TASK ITEM>
Reproduce verbatim the part of the GSM coverage and frequencies passage starting with "Main article: GSM" and going on through "for first-generation systems.".

*** TEXT BLOCK Section Begins ***

Cell horizontal radius varies depending on antenna height, antenna gain, and propagation conditions from a couple of hundred meters to several tens of kilometres. The longest distance the GSM specification supports in practical use is 35 kilometres (22 mi). There are also several implementations of the concept of an extended cell,[14] where the cell radius could be double or even more, depending on the antenna system, the type of terrain, and the timing advance.
Indoor coverage is also supported by GSM and may be achieved by using an indoor picocell base station, or an indoor repeater with distributed indoor antennas fed through power splitters, to deliver the radio signals from an antenna outdoors to the separate indoor distributed antenna system. These are typically deployed when significant call capacity is needed indoors, like in shopping centers or airports. However, this is not a prerequisite, since indoor coverage is also provided by in-building penetration of the radio signals from any nearby cell.

GSM carrier frequencies

Main article: GSM frequency bands
GSM networks operate in a number of different carrier frequency ranges (separated into GSM frequency ranges for 2G and UMTS frequency bands for 3G), with most 2G GSM networks operating in the 900 MHz or 1800 MHz bands. Where these bands were already allocated, the 850 MHz and 1900 MHz bands were used instead (for example in Canada and the United States). In rare cases the 400 and 450 MHz frequency bands are assigned in some countries because they were previously used for first-generation systems.

*** TEXT BLOCK Section Ends ***
*** GIVEN DATA Section Begins ***

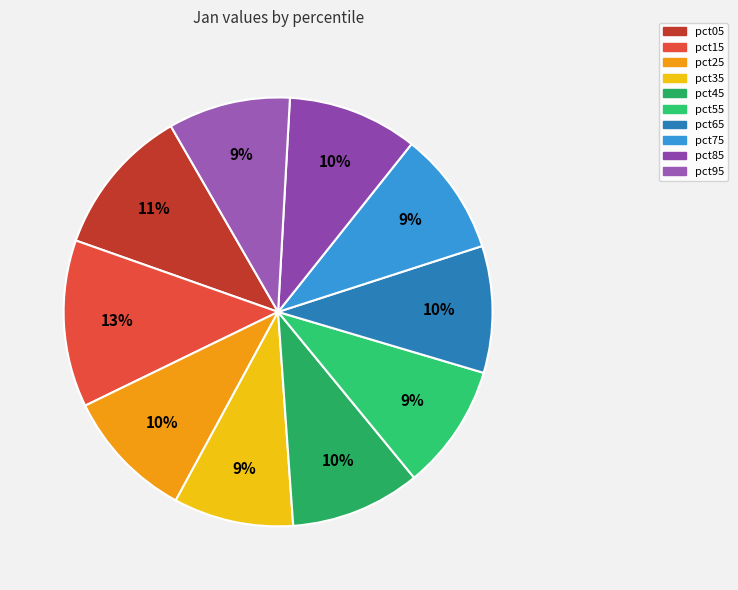

What percentage is the pct35 slice, to the nearest percent?

9%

*** GIVEN DATA Section Ends ***

WRITTEN ANSWER>
Main article: GSM frequency bands
GSM networks operate in a number of different carrier frequency ranges (separated into GSM frequency ranges for 2G and UMTS frequency bands for 3G), with most 2G GSM networks operating in the 900 MHz or 1800 MHz bands. Where these bands were already allocated, the 850 MHz and 1900 MHz bands were used instead (for example in Canada and the United States). In rare cases the 400 and 450 MHz frequency bands are assigned in some countries because they were previously used for first-generation systems.